A contribuição com a resposta desses questionamentos perpassa por algumas questões preliminares. A primeira delas é definir a que nos referimos ao empregarmos o vocábulo “privatização”. Num segundo momento, é importante discutir a regência dos contratos discutidos — se submetidos à Lei Federal nº 8.666/1993 ou à Lei Federal nº 13.303/2016. Por fim, necessário avaliar a posição da estatal no contrato analisado, ou seja, se figura como contratante ou contratada.

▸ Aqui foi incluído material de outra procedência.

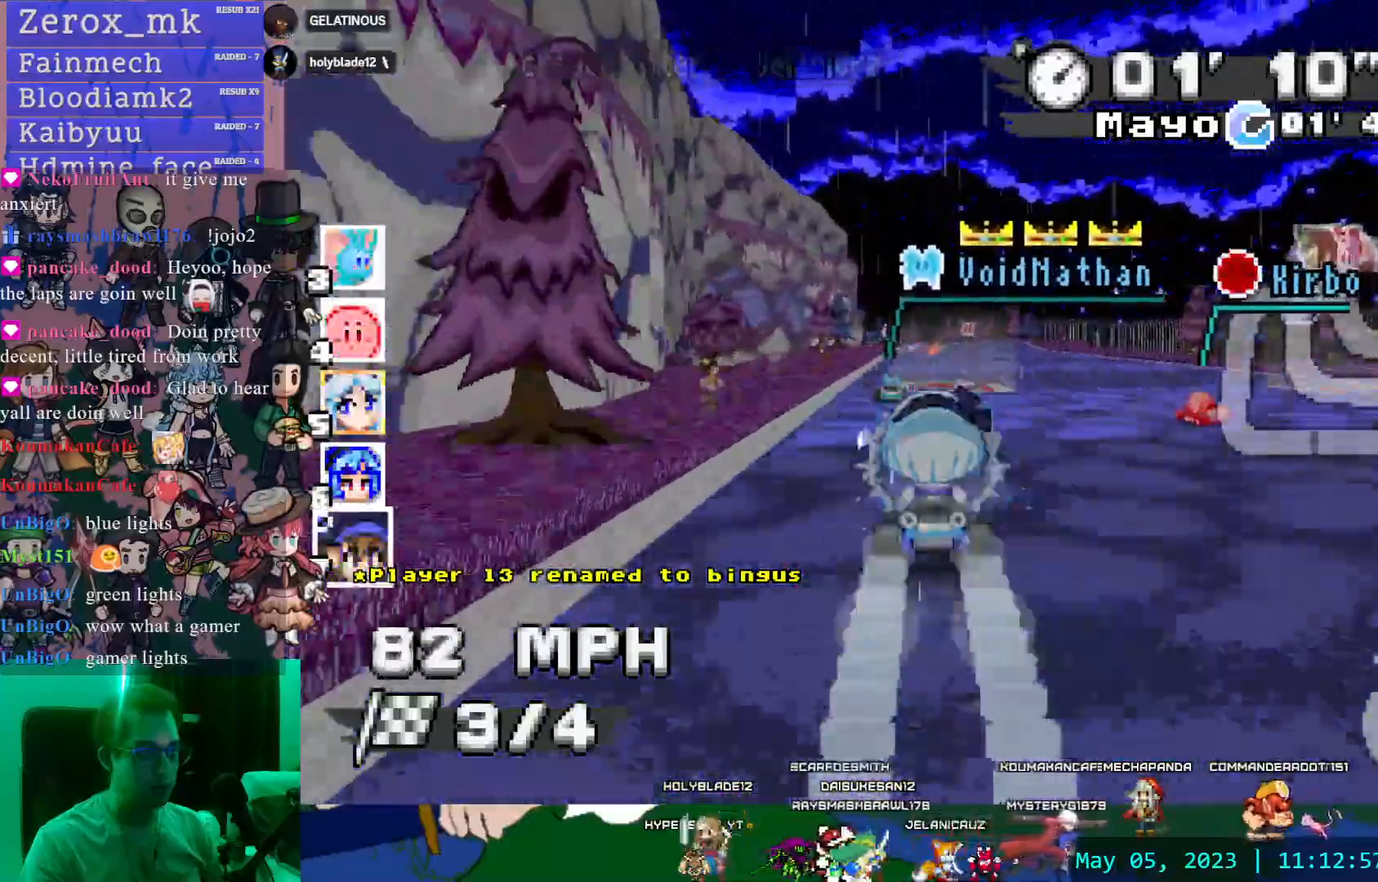
{"dt_ms": 500, "buttons": ["CROSS"], "left_stick": "center", "right_stick": "center", "events": [[333, "left_stick", "left"], [500, "left_stick", "center"]]}
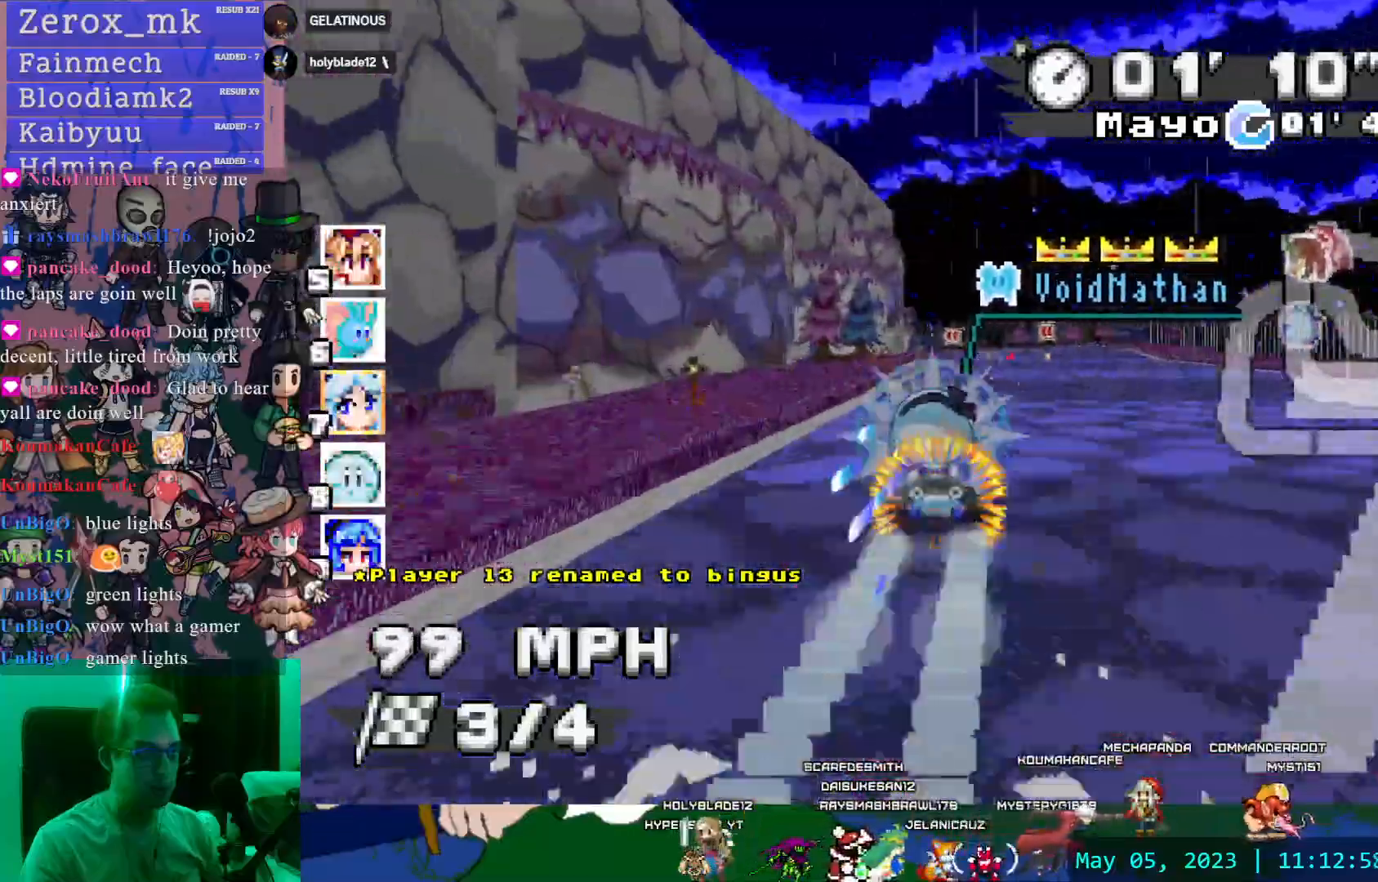
{"dt_ms": 500, "buttons": ["CROSS", "R1"], "left_stick": "up-right", "right_stick": "center", "events": [[150, "left_stick", "down-right"], [217, "left_stick", "center"], [267, "R1", "down"], [267, "left_stick", "left"], [450, "left_stick", "up-right"]]}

Sobre o primeiro ponto, emprega-se a proposta classificatória de Mância e Menegat, que adotam o termo “despublicização” para os casos “em que há repasse da titularidade de bens e/ou atividades do Estado à iniciativa privada, com a redefinição dos limites de atuação do setor público e o setor privado” [2]. Dentre as diferentes técnicas de despublicização, trata-se, aqui, da alienação de participação societária, em que o Estado aliena as cotas/ações detidas à inciativa privada, tornando a estatal [3] uma pessoa jurídica integralmente regida pelas regras de Direito Privado.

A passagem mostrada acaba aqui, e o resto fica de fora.